Bab Enam: Kepintaran yang Membawa Petaka (Mohon lanjutkan membaca~ Mohon koleksi~)

Começando como um Herói das Artes Marciais, Tornei-me um Sábio Celestial Coração seco 3291kata 2026-08-01 04:19:38

“Senior kakak, aku salah. Kami akan segera menemui guru.”

Linghu Chong merah padam karena dimarahi, sangat malu, seakan ingin menggali lubang dan mengubur dirinya sendiri.

Li Anran menghela napas panjang, “Semoga kau benar-benar menyadari kesalahanmu, bukan hanya sekadar berkata-kata!”

Setelah berhenti sejenak, ia menyerahkan kembali partitur lagu itu kepada Linghu Chong, “Nanti saat bertemu guru, katakan bahwa kau merasa bersalah dan gelisah sendiri, lalu secara sukarela memberitahuku tentang hal ini.”

Linghu Chong terkejut sejenak, lalu sangat gembira, mengakui kesalahan secara sukarela dan dibongkar orang adalah dua hal yang berbeda, lalu berterima kasih, “Terima kasih, senior kakak!”

Li Anran mengacungkan tangan dengan malas, “Kalau kau bisa lebih banyak berpikir dan sedikit saja berhenti melakukan kebodohan seperti ini, itu sudah menjadi bentuk terima kasih terbesar untukku!”

Keduanya tiba di Paviliun Suo You Bu Wei, melihat pintu tertutup rapat, merasa sangat aneh.

Namun, keadaan mendesak tidak boleh ditunda, mereka segera berteriak dengan suara lantang, “Murid Li Anran (Linghu Chong) mohon bertemu guru dan istri guru.”

Pintu paviliun segera terbuka.

Ning Zhongze keluar sambil tersenyum, “Kalian datang tepat waktu, gurumu kebetulan ingin menemui kalian, ikut aku.”

Keduanya mengikuti Ning Zhongze masuk ke Paviliun Suo You Bu Wei, kemudian menuju ruang belakang.

Li Anran dan Linghu Chong saling bertukar pandang, semakin merasa aneh.

Ruang belakang adalah tempat penghormatan para pendiri aliran Hua Shan, mengapa guru hari ini bertemu mereka di sini?

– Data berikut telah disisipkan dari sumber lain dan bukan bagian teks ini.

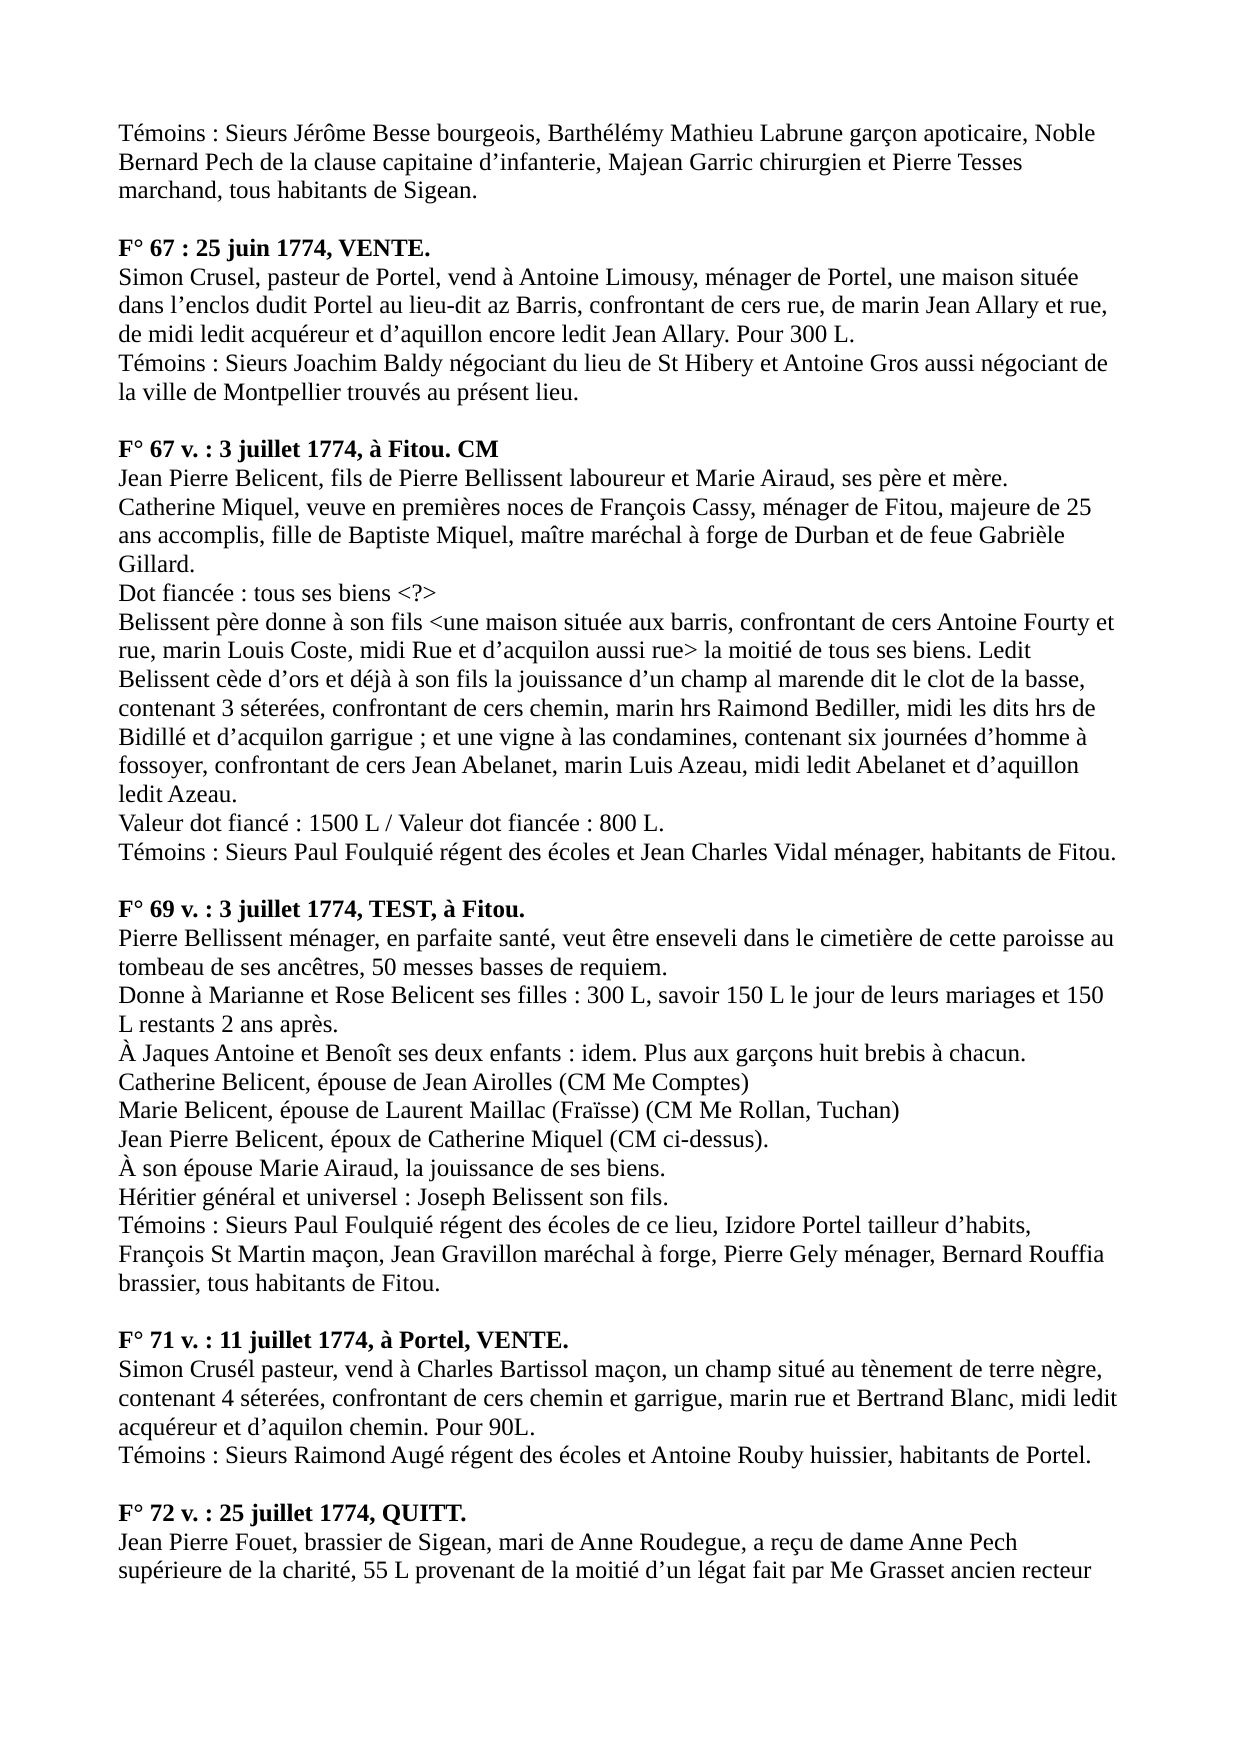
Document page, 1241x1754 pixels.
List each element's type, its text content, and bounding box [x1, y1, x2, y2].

text À son épouse Marie Airaud, la jouissance de ses biens. [118, 1153, 1122, 1182]
text Simon Crusel, pasteur de Portel, vend à Antoine Limousy, ménager de Portel, une maison située dans l’enclos dudit Portel au lieu-dit az Barris, confrontant de cers rue, de marin Jean Allary et rue, de midi ledit acquéreur et d’aquillon encore ledit Jean Allary. Pour 300 L. [118, 262, 1122, 348]
text F° 71 v. : 11 juillet 1774, à Portel, VENTE. [118, 1326, 1122, 1354]
text Héritier général et universel : Joseph Belissent son fils. [118, 1182, 1122, 1211]
text Simon Crusél pasteur, vend à Charles Bartissol maçon, un champ situé au tènement de terre nègre, contenant 4 séterées, confrontant de cers chemin et garrigue, marin rue et Bertrand Blanc, midi ledit acquéreur et d’aquilon chemin. Pour 90L. [118, 1354, 1122, 1441]
text Témoins : Sieurs Joachim Baldy négociant du lieu de St Hibery et Antoine Gros aussi négociant de la ville de Montpellier trouvés au présent lieu. [118, 348, 1122, 406]
text Jean Pierre Belicent, époux de Catherine Miquel (CM ci-dessus). [118, 1124, 1122, 1153]
text F° 72 v. : 25 juillet 1774, QUITT. [118, 1498, 1122, 1527]
text Jean Pierre Belicent, fils de Pierre Bellissent laboureur et Marie Airaud, ses père et mère. [118, 463, 1122, 492]
text Témoins : Sieurs Raimond Augé régent des écoles et Antoine Rouby huissier, habitants de Portel. [118, 1441, 1122, 1469]
text Donne à Marianne et Rose Belicent ses filles : 300 L, savoir 150 L le jour de leurs mariages et 150 L restants 2 ans après. [118, 981, 1122, 1038]
text Témoins : Sieurs Paul Foulquié régent des écoles et Jean Charles Vidal ménager, habitants de Fitou. [118, 837, 1122, 866]
text Dot fiancée : tous ses biens <?> [118, 578, 1122, 607]
text Jean Pierre Fouet, brassier de Sigean, mari de Anne Roudegue, a reçu de dame Anne Pech supérieure de la charité, 55 L provenant de la moitié d’un légat fait par Me Grasset ancien recteur [118, 1527, 1122, 1584]
text Témoins : Sieurs Jérôme Besse bourgeois, Barthélémy Mathieu Labrune garçon apoticaire, Noble Bernard Pech de la clause capitaine d’infanterie, Majean Garric chirurgien et Pierre Tesses marchand, tous habitants de Sigean. [118, 118, 1122, 204]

Saat sampai di ruang belakang, aroma kayu cendana yang pekat tercium menusuk hidung.

Ini jelas baru saja dilakukan upacara penghormatan.

Keduanya hormat memberi salam, “Murid Li Anran (Linghu Chong) memberi hormat, guru.”

“Bangkitlah.”

Yue Buqun tidak langsung membahas soal Seni Ilahi Zixia, melainkan bertanya, “Ada apa kalian ingin bertemu denganku?”

Li Anran menatap Linghu Chong.

Linghu Chong melangkah maju, lalu dengan suara berat berlutut dan membenturkan kepala ke lantai, berkata, “Murid telah melanggar aturan sekolah, hati ini merasa gelisah dan takut, datang untuk minta ampun kepada guru.”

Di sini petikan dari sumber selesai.